Tense, disturbing, riveting, Alex Garland’s dystopian film Civil War examines an existential threat preying on the American sub-conscious: What would happen if the political and social divisions cleaving the United States ultimately collapse the nation into the abyss? What if the wars of rhetoric, of culture, of values, cause a series of irreparable breaks, whole states secede and we descend into an actual war?
Great storytelling requires an answer to the question left hanging in the center of Garland’s otherwise solid film: How in the world did it come to this? It is a question that vexes both the film and the viewer. Civil War tells us bad things are happening, but never tells us why they are happening.

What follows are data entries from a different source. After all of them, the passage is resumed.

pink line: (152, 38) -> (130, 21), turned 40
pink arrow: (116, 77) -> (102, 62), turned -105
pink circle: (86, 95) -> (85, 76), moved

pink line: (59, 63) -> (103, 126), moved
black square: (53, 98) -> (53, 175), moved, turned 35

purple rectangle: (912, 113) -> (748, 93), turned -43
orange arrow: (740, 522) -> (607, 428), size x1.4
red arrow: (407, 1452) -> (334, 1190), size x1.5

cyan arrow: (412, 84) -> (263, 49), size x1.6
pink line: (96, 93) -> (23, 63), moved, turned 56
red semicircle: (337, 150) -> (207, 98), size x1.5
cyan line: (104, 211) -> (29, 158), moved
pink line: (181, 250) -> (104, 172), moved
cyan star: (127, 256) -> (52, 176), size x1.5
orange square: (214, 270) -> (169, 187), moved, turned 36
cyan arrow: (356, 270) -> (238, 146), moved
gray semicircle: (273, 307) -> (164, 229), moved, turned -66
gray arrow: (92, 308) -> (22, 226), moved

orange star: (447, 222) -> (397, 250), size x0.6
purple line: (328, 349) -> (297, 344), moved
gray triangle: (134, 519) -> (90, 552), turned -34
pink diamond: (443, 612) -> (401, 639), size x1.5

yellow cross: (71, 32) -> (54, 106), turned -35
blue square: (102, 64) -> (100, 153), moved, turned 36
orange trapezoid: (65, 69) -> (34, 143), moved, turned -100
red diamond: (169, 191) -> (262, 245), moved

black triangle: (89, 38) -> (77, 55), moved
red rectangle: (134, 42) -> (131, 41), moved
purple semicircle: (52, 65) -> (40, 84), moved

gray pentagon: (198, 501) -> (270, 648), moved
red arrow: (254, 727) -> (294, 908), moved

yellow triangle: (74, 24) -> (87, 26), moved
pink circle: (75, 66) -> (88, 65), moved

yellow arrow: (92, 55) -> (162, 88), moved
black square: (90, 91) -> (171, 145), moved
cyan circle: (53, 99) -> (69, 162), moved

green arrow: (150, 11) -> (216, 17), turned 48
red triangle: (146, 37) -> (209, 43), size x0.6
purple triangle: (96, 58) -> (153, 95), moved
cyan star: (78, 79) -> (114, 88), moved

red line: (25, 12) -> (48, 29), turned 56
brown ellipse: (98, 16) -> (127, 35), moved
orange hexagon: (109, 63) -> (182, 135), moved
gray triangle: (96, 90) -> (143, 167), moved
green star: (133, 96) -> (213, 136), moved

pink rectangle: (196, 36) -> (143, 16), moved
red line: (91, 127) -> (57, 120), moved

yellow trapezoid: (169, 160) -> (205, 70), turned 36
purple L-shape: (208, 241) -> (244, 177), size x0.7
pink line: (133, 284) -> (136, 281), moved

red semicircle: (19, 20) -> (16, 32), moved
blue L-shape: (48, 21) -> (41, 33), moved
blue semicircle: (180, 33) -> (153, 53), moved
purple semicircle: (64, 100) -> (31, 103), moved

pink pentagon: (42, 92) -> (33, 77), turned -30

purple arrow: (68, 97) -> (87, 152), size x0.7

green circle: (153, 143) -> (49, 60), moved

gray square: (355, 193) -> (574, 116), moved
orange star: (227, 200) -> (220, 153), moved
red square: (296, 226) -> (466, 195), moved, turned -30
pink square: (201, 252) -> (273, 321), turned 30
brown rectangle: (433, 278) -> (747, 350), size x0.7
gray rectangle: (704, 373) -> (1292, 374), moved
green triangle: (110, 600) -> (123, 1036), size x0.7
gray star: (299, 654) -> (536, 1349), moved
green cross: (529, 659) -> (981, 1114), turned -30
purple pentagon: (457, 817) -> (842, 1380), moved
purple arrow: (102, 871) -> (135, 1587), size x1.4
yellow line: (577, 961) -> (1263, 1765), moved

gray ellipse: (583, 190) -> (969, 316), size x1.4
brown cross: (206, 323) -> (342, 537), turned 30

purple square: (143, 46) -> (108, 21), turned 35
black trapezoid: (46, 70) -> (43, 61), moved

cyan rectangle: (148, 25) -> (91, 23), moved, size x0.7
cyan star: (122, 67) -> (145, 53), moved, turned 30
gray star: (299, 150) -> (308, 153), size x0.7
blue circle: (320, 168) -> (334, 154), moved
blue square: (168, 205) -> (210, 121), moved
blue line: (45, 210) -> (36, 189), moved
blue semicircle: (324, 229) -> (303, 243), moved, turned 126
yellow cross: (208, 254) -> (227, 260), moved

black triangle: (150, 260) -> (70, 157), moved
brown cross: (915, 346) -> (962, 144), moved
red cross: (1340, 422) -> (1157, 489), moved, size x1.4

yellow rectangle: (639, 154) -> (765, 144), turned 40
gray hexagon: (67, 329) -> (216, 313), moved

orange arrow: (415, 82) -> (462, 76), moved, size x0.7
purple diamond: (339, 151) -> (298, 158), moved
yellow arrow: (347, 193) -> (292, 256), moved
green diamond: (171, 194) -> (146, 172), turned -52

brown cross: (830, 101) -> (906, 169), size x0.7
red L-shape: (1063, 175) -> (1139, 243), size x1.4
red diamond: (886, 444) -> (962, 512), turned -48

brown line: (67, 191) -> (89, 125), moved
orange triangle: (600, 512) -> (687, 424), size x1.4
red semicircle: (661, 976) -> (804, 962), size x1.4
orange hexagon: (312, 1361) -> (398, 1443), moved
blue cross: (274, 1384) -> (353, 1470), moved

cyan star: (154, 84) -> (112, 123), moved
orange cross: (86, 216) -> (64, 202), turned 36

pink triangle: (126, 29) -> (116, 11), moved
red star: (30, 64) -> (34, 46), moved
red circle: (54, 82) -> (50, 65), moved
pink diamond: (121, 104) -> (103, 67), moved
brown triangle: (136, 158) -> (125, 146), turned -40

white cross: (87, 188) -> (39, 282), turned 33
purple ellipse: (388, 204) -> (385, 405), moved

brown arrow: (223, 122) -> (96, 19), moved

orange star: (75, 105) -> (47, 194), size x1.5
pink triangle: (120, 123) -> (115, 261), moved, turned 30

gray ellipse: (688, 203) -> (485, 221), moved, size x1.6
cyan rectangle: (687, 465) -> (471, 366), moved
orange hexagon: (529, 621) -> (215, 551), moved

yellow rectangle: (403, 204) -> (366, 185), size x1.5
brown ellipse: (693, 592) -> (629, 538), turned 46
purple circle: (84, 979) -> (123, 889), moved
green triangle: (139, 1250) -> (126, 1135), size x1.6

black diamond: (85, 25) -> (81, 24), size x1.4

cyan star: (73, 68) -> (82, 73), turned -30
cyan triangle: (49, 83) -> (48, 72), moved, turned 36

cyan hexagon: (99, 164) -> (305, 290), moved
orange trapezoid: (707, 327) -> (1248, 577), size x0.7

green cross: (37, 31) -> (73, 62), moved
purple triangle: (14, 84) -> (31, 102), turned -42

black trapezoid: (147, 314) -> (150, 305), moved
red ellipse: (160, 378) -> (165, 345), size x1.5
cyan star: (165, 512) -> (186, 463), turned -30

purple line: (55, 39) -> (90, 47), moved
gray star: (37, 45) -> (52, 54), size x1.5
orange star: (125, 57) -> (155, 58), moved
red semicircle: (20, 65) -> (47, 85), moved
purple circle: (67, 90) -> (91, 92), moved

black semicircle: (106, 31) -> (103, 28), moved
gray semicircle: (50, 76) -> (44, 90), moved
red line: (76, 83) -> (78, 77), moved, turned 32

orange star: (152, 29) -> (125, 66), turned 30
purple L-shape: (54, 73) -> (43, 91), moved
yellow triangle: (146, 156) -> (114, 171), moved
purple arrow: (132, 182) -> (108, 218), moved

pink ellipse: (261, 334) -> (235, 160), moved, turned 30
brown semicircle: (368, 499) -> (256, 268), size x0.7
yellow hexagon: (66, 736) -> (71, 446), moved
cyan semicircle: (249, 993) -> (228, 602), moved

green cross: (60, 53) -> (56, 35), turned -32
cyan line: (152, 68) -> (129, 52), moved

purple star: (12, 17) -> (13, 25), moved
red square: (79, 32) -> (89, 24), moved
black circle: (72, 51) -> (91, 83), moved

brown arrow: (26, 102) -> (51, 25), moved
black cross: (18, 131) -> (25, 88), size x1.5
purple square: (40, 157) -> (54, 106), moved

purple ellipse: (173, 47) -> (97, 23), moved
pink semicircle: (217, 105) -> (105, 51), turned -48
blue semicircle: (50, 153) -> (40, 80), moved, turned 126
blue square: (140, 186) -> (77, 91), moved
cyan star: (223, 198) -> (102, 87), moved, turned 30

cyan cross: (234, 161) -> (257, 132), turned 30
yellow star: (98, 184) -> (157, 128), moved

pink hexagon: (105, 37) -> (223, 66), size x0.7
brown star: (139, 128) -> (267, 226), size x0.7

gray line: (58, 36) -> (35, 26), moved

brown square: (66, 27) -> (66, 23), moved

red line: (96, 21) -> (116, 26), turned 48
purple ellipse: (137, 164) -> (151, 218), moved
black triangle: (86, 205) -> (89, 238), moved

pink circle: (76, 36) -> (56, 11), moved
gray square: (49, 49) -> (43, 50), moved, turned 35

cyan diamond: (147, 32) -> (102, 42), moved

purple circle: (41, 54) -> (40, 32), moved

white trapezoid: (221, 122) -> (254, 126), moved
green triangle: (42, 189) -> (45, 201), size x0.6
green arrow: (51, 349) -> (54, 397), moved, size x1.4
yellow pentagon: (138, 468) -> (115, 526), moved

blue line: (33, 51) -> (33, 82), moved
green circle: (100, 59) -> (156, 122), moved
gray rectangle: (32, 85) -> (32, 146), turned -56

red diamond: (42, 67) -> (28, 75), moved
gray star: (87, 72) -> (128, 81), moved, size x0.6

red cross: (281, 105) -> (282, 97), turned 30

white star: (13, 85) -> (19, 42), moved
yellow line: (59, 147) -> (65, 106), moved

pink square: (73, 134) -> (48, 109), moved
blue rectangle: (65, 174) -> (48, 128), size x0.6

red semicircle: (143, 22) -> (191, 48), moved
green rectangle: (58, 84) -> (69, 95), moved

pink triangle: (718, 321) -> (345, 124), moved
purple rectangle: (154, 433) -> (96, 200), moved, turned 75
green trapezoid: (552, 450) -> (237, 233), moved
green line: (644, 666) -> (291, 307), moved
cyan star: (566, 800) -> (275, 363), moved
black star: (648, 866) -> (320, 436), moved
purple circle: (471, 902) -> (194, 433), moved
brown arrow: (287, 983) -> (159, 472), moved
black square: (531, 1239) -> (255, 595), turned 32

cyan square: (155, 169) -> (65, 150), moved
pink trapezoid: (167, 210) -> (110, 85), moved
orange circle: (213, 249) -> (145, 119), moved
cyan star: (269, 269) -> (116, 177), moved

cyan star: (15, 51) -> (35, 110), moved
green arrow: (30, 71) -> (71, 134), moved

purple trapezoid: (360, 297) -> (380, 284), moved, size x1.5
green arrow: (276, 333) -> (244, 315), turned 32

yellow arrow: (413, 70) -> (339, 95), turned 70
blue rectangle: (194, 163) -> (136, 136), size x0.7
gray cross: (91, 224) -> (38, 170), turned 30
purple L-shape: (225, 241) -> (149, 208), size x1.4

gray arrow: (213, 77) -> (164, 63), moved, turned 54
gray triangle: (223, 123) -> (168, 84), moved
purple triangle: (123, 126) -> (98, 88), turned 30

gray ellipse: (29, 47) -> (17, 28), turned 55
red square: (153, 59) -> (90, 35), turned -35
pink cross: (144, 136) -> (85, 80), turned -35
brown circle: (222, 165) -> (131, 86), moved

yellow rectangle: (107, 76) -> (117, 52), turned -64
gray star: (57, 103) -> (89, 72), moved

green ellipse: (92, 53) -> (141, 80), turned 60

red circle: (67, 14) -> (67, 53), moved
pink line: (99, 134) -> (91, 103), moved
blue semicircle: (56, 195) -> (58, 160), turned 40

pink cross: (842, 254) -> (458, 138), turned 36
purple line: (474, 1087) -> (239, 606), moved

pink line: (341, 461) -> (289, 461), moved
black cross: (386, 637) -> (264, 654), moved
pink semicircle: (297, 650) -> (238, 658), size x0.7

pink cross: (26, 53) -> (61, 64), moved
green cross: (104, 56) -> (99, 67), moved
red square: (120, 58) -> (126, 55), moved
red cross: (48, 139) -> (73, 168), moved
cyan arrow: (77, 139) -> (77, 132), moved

There is so much blood in this soil, and the film imagines even more, a slow drip from mangled bodies — but for what cause?
In Civil War, as journalists Lee Smith (Kirsten Dunst), Joel (Wagner Moura), Sammy (Stephen McKinley Henerson) and Jessie (Cailee Spaeny) travel through the war-torn Mid-Atlantic, taking a route through West Virginia to get from New York to Washington, D.C., they maintain their journalistic integrity and an innate compulsion to document the truths driving them into the deadliest zone of military combat. By visually documenting the tragedy of a not-so-distant future with impartiality, these journalists demonstrate heart and guts and even glory, but few opinions. Aside from one expression of passionate frustration with an American president who has disrupted norms and engaged in acts of authoritarianism, there is no commentary. The only scene that finds them intervening, attempting to make an impact on rising tensions, and changing a likely outcome, is one in which they are trying to save the lives of their colleagues, and not a single photograph is taken.
This is also the scene in which Jesse Plemons delivers the line that guts the emotional center of the film: “What kind of American are you?”
In one scene, in a strip of a small town, where water is so abundant that lawns are watered with sprinklers hooked to hose lines, a salesgirl pouts when out-of-towners distract her from a great book, and an old woman, her shirt starched, walks a small dog without fear. There are rooftop snipers everywhere. This is a place where the people came together to keep the chaos out. In the filmmaker’s vision, American life exists only because of armed patrols.
So, what is America?
No one in the film knows the answer to that simple question delivered by Plemons, but everyone watching it knows why those Black and Brown bodies are in a deep, open grave tended by the unnamed soldier he plays.